[Page-level text extractions]

Content starts

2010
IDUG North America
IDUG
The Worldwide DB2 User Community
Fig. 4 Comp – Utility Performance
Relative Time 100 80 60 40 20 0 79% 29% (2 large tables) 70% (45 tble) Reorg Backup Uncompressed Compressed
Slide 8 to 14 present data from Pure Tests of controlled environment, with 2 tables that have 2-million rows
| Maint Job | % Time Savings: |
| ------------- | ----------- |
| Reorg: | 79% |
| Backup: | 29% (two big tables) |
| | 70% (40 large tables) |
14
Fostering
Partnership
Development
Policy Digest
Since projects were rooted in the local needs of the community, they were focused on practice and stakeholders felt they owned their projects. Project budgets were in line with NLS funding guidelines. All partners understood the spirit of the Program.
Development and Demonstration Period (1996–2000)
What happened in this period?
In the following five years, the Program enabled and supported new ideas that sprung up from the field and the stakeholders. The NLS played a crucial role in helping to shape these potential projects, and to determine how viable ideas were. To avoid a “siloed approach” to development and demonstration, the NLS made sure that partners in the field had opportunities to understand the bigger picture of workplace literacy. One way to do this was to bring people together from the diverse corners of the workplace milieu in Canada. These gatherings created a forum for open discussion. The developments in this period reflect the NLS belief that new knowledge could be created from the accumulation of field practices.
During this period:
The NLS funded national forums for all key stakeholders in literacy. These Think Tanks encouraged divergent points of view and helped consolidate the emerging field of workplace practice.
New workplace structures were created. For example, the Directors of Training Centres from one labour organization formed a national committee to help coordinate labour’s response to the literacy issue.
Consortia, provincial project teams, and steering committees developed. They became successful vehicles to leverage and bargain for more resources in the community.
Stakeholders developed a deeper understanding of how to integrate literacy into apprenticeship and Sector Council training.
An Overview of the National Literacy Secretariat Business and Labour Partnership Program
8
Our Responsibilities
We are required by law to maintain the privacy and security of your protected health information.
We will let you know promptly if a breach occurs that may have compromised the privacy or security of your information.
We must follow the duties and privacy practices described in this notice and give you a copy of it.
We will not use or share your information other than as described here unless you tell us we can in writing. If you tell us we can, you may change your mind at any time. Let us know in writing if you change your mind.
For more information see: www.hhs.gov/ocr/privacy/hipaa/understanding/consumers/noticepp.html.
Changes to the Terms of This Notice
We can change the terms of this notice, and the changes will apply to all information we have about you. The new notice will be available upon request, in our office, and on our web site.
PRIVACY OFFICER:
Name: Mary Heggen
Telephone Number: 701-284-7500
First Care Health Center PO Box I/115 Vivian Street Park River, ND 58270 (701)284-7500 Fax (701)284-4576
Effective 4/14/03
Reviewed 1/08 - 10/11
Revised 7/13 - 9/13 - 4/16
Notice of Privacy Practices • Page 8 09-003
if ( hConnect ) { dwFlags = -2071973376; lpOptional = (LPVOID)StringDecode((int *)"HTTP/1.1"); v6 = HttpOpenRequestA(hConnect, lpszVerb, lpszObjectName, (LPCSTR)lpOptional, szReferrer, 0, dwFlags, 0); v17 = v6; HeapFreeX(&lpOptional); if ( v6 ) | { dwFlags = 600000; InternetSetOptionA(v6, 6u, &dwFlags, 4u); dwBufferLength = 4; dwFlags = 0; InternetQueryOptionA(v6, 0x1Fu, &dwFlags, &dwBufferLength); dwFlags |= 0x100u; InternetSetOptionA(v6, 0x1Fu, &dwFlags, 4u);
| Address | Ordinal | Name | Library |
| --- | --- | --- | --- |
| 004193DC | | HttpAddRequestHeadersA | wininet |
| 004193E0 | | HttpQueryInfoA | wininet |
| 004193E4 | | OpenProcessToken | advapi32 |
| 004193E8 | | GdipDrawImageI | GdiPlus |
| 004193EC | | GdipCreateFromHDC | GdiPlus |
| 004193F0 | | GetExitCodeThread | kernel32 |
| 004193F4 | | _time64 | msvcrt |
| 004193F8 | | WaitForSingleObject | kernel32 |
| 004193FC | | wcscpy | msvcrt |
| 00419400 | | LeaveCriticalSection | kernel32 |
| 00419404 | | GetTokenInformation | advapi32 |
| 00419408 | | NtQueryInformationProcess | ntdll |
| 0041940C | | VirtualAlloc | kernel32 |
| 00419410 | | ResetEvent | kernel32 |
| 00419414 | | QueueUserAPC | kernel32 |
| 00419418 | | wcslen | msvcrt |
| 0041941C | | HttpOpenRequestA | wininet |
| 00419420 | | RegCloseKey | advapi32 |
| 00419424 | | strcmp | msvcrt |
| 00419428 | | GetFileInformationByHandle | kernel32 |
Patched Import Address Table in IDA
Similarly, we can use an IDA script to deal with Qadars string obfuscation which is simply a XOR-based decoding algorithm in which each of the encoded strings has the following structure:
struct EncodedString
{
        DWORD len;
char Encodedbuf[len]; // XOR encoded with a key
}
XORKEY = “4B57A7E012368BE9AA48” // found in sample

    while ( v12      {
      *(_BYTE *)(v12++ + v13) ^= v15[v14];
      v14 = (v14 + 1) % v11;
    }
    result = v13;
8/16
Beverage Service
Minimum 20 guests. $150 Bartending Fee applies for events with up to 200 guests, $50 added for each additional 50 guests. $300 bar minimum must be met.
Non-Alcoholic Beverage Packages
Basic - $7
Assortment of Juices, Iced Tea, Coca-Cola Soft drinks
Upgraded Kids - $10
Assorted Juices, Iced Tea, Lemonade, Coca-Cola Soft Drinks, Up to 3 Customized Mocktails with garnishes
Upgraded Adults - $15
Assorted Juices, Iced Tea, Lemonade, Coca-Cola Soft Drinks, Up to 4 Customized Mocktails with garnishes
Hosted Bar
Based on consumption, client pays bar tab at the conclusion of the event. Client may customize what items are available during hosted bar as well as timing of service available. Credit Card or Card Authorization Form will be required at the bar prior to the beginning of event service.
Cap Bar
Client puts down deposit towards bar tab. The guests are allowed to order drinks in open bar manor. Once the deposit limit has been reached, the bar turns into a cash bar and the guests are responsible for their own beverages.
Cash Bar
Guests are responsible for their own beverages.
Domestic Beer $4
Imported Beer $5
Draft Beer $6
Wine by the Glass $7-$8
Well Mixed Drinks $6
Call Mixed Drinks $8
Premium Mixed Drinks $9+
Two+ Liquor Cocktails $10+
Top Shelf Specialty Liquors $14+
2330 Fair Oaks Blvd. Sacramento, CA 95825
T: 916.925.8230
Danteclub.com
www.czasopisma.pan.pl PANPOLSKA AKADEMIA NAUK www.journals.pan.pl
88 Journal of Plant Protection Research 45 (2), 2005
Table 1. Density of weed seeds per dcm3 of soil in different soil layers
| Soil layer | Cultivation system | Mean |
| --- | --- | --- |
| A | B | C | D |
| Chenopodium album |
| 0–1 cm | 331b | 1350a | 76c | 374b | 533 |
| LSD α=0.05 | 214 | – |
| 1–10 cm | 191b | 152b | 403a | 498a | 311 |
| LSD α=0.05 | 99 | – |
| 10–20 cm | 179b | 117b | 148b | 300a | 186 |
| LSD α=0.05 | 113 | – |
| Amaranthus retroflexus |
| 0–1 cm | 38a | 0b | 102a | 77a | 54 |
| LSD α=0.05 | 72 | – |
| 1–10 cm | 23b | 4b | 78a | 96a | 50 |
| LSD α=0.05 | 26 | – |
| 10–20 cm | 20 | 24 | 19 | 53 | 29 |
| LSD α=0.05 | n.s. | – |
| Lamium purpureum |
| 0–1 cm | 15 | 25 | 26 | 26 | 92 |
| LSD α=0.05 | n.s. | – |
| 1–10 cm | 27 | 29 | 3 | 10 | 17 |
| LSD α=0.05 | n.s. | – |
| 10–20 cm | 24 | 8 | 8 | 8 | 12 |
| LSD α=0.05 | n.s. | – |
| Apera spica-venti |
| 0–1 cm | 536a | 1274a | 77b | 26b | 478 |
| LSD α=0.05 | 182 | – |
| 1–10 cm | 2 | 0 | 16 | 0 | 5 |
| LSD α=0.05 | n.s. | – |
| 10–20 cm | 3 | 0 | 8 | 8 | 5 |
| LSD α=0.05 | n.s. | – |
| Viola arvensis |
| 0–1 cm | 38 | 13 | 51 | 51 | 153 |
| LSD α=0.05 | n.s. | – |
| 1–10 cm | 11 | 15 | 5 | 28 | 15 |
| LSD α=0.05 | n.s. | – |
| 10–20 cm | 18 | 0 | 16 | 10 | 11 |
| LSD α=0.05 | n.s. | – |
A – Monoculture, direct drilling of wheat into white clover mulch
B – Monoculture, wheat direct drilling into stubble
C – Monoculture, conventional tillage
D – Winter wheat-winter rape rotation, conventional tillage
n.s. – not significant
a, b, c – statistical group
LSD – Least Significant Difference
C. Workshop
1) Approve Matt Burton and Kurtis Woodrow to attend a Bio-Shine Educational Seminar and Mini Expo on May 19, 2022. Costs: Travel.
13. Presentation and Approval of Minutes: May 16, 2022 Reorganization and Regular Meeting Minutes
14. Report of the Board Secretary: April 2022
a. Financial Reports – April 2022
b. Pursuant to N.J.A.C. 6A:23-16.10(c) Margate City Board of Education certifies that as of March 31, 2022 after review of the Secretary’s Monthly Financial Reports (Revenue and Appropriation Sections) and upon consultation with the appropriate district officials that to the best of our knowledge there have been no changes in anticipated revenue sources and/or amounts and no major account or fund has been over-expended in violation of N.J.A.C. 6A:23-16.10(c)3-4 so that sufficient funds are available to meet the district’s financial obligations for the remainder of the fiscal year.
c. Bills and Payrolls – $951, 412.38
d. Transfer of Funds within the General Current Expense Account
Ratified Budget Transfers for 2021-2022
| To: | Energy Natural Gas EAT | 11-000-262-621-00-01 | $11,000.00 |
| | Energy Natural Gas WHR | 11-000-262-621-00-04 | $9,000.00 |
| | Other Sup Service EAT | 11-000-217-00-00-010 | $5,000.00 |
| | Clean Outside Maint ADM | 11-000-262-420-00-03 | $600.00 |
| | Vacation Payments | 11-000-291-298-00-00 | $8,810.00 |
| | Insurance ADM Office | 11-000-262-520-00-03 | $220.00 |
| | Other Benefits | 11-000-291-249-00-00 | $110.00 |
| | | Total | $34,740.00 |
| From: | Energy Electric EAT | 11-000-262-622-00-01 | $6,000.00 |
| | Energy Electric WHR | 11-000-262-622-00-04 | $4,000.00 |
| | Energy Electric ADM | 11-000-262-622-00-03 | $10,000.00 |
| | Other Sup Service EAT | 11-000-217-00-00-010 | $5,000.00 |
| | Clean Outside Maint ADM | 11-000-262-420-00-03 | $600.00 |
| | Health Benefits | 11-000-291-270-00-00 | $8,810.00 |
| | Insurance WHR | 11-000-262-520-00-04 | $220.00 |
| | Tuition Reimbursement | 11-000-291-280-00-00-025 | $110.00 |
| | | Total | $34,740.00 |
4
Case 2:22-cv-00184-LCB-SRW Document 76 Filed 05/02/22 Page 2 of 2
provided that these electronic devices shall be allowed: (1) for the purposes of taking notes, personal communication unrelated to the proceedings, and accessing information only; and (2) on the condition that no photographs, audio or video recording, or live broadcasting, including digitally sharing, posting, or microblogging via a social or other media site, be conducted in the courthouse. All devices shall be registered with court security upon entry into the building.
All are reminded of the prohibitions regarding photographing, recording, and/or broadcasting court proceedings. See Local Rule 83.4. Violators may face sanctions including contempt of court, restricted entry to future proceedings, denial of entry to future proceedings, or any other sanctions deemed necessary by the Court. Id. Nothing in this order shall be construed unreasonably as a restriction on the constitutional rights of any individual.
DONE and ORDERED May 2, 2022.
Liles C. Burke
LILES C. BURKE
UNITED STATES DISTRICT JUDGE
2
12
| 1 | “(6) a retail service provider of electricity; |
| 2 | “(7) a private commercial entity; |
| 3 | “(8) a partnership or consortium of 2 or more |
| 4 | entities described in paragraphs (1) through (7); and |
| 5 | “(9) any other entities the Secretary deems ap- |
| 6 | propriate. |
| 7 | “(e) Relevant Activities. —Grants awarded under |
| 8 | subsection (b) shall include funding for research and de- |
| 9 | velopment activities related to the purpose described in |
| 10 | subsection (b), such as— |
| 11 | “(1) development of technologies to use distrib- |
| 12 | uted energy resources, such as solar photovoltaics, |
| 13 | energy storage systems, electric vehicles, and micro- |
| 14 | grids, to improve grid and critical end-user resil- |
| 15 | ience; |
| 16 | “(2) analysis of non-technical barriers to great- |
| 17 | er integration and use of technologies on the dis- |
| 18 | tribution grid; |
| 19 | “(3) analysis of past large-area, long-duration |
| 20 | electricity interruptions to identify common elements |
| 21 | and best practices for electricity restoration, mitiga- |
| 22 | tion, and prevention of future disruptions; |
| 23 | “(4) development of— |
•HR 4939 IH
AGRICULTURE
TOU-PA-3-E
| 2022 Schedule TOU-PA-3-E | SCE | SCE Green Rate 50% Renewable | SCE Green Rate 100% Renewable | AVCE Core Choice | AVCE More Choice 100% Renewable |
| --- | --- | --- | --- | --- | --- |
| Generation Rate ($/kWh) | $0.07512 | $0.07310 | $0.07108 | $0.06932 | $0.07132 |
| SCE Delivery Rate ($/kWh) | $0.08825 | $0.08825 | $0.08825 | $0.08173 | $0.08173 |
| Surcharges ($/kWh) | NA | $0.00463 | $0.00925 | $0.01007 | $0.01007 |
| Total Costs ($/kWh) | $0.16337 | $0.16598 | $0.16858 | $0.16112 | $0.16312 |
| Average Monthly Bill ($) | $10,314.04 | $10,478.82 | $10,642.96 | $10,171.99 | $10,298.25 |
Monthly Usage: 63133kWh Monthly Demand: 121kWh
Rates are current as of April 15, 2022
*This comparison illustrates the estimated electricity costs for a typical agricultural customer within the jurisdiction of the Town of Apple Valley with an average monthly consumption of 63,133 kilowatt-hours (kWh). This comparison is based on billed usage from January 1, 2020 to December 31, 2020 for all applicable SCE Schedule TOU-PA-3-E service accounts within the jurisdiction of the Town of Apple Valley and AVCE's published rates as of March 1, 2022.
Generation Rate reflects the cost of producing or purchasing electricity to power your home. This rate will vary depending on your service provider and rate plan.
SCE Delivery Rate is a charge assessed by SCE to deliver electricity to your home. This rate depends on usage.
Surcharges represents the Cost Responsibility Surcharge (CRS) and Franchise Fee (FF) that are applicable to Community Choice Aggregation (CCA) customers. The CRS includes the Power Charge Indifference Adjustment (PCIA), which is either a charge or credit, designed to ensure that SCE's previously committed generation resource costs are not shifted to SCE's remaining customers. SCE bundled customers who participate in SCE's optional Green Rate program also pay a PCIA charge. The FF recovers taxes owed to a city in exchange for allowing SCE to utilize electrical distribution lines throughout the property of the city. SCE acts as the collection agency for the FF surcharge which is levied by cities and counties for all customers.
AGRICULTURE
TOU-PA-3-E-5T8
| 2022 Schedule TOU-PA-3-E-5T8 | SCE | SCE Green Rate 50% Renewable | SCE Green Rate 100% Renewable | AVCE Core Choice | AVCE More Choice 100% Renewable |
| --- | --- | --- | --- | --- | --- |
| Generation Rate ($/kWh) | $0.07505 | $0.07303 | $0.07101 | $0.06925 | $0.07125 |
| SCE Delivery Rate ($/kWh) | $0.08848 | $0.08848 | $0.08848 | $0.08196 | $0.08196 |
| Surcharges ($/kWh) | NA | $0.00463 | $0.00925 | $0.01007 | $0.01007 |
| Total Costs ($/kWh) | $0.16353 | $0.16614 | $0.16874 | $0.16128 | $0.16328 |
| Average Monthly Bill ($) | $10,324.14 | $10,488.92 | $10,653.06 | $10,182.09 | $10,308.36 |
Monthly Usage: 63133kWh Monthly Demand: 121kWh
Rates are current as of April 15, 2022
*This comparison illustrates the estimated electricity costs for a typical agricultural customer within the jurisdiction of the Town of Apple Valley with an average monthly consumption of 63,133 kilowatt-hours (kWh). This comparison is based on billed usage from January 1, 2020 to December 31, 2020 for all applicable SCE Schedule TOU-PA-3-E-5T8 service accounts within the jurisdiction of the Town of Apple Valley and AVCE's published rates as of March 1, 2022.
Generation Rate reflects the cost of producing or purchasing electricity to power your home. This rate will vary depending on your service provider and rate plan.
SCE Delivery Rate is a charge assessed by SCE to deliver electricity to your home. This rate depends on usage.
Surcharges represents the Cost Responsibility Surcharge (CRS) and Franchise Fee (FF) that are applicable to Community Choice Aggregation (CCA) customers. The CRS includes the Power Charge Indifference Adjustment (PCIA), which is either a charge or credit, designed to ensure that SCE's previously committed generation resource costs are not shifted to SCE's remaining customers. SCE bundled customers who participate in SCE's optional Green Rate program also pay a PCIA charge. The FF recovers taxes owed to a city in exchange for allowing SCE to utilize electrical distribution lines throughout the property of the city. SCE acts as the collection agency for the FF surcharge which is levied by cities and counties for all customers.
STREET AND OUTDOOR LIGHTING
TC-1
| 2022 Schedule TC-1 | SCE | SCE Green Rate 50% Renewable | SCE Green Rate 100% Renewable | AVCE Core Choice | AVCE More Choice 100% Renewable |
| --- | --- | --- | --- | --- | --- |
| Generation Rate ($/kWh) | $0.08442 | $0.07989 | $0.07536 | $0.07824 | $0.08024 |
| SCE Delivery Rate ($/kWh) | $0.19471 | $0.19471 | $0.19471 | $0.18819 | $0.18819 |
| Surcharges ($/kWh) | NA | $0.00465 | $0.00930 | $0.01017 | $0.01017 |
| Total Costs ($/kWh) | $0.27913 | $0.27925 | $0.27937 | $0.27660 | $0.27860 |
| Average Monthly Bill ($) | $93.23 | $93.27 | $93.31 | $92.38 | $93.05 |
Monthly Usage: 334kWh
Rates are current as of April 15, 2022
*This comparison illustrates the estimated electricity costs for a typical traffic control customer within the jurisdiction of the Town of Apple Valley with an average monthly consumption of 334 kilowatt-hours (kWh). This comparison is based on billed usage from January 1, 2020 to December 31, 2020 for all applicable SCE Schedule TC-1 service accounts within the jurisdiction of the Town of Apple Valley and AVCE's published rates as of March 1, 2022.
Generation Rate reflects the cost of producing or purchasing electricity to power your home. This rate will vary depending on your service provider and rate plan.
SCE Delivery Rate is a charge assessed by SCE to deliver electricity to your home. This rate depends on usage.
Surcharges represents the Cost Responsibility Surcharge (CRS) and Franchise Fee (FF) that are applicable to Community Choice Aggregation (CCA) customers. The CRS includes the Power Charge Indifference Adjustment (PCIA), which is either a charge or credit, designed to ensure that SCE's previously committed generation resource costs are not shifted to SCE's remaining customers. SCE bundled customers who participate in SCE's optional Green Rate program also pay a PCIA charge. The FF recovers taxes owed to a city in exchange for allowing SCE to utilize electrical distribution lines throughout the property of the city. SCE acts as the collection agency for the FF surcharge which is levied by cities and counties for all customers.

Content ends

[BRIEF]
Print the records above verbatim from their first line to the line containing "Time Savings: |", both included, and stop there.

[RESPONSE TO THE TASK]
2010
IDUG North America
IDUG
The Worldwide DB2 User Community
Fig. 4 Comp – Utility Performance
Relative Time 100 80 60 40 20 0 79% 29% (2 large tables) 70% (45 tble) Reorg Backup Uncompressed Compressed
Slide 8 to 14 present data from Pure Tests of controlled environment, with 2 tables that have 2-million rows
| Maint Job | % Time Savings: |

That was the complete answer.